DOCUMENT TEXT:
= Beginning of Section =

How Fast Is The Universe Expanding? The Riddle Of Two Values For The Hubble Constant

In the last decades, our understanding of the Universe has made tremendous progress. Not long ago, “precision astronomy” was thought to be an oxymoron. Nowadays, satellite experiments and powerful telescopes on earth were able to measure the properties of our Universe with astonishing precision. For example, we know the age of the Universe with an uncertainty of merely 0.3%, and even though we still do not know the origin of Dark Matter or Dark Energy we have determined their abundance with a precision of better than 1%.

There is, however, one value that astronomers have difficulty in pinning down: how fast our universe is expanding. Or, more precisely, astronomers have used multiple methods of estimating the Hubble constant, and the different methods are converging quite tightly on two different values! This clearly can’t be true, but nobody has yet figured out how to reconcile the results, and further observations have only improved the precision, deepening the conflict. It’s likely that we’ll need either new astronomy or new physics to solve this puzzle.

The Discovery of the Expanding Universe

In the 1920s Edwin Hubble used the newly built telescope at Mount Wilson Observatory to study fuzzy objects known as nebulae. Back then, astronomers were arguing whether these nebulae are clouds of stars within our Milky Way or if they are whole different galaxies. Hubble discovered stars within these nebulae whose brightness slowly fades in and out. These were known as Cepheids and previously studied by Henrietta Levitt who showed that there was a tight relationship between the star’s intrinsic brightness and the period of its variation. This means Cepheids could be used as so-called standard candles which refers to objects whose absolute brightness is known. Since there is a simple relationship between how the brightness of an object decreases with distance, Hubble was able to calculate the distance of the Cepheids by comparing their apparent and intrinsic brightness. He showed that the Cepheid stars were not located within our galaxy and that nebulae are actually distant galaxies.

= End of Section =

COLLECTED DATA:
= Beginning of Section =

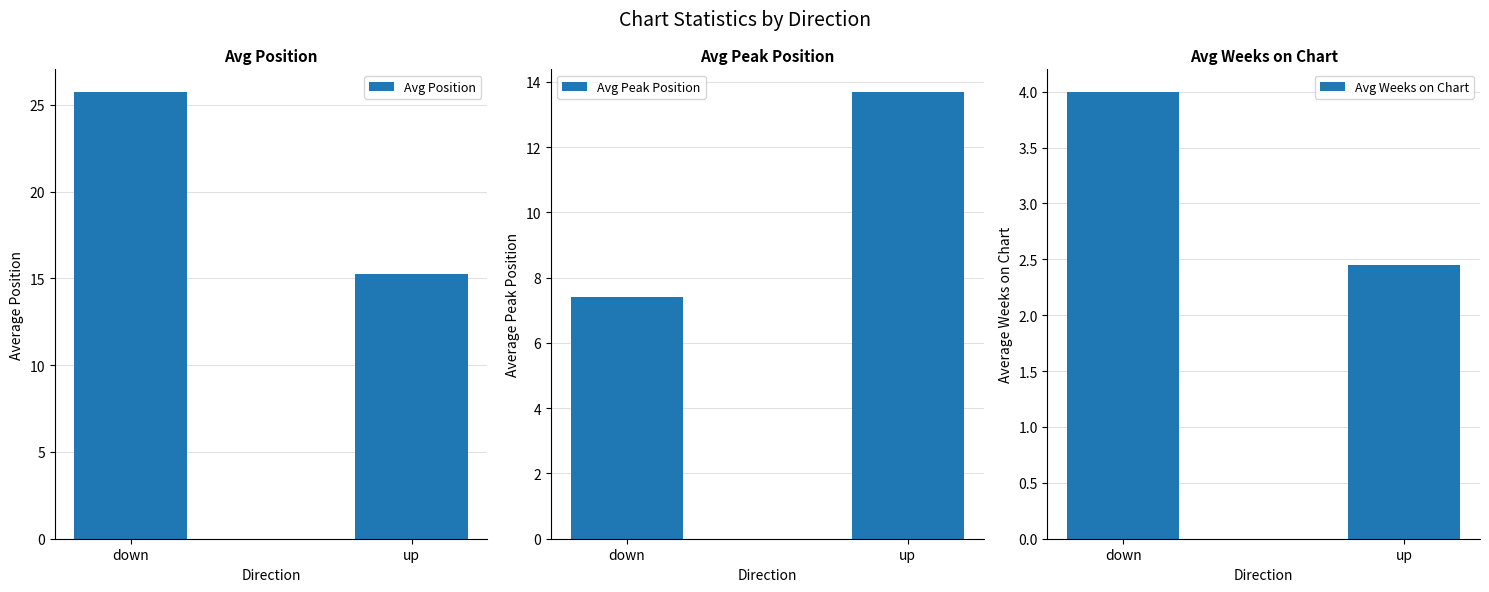

Reading left to right, what are all the values shown in this chart?

Avg Position: 25.8	15.2
Avg Peak Position: 7.4	13.7
Avg Weeks on Chart: 4.0	2.5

= End of Section =

QUESTIONS:
a: Using the article on the Hubble constant above, decide whether each statement agrees with it. For each one, answer yes or no and quote the words of the article that settle it.
(i) The age of the Universe is known with an uncertainty of about 1%.
(ii) Further observations have reduced the conflict between the two values of the Hubble constant.
(iii) Hubble showed that the Cepheid stars lay outside our galaxy.
b: Give short answers from the article on the Hubble constant above.
(i) How precisely has the abundance of Dark Matter and Dark Energy been determined?
(ii) Which telescope did Hubble use in the 1920s to study nebulae?
(iii) Who studied Cepheids before Hubble?

REPLIES:
a:
(i) No: "we know the age of the Universe with an uncertainty of merely 0.3%"
(ii) No: "further observations have only improved the precision, deepening the conflict"
(iii) Yes: "He showed that the Cepheid stars were not located within our galaxy"

b:
(i) With a precision of better than 1%.
(ii) The newly built telescope at Mount Wilson Observatory.
(iii) Henrietta Levitt.